=== EXERCISE REQUIREMENTS ===
Check every line below for the word "sich" and give only the number of lines where it appears.

++++

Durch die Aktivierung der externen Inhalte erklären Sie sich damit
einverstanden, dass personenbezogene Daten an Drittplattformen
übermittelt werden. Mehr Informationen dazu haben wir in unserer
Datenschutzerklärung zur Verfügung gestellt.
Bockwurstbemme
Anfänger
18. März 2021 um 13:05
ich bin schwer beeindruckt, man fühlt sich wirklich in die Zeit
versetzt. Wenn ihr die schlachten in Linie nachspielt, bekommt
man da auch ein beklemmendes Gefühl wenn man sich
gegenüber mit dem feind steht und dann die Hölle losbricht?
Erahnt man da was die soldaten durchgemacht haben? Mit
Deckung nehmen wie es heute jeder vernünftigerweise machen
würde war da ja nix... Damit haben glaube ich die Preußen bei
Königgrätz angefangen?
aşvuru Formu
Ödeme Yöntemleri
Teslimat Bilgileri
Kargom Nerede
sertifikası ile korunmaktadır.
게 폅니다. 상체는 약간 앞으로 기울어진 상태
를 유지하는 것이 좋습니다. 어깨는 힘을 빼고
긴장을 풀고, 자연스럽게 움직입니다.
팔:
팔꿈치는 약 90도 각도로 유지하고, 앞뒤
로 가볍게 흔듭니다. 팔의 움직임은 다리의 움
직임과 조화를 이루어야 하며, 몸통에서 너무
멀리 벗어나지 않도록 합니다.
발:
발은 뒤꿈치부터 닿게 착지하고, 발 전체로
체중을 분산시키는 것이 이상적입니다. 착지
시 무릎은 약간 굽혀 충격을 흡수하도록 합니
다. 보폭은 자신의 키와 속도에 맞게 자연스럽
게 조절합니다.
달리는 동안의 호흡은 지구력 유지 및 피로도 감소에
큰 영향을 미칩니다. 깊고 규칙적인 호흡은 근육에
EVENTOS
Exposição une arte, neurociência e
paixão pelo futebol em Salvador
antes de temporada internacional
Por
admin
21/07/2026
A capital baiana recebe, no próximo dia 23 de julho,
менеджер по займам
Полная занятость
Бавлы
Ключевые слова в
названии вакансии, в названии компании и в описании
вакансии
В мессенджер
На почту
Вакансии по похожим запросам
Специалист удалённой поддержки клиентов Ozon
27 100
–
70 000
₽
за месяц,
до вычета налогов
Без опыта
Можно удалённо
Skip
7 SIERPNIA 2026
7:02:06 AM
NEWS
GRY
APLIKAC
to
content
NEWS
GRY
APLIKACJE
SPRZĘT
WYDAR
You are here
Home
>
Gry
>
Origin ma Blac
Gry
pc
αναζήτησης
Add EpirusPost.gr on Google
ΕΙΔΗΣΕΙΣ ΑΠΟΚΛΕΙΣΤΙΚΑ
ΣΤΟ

++++

=== WRITTEN ANSWER ===
3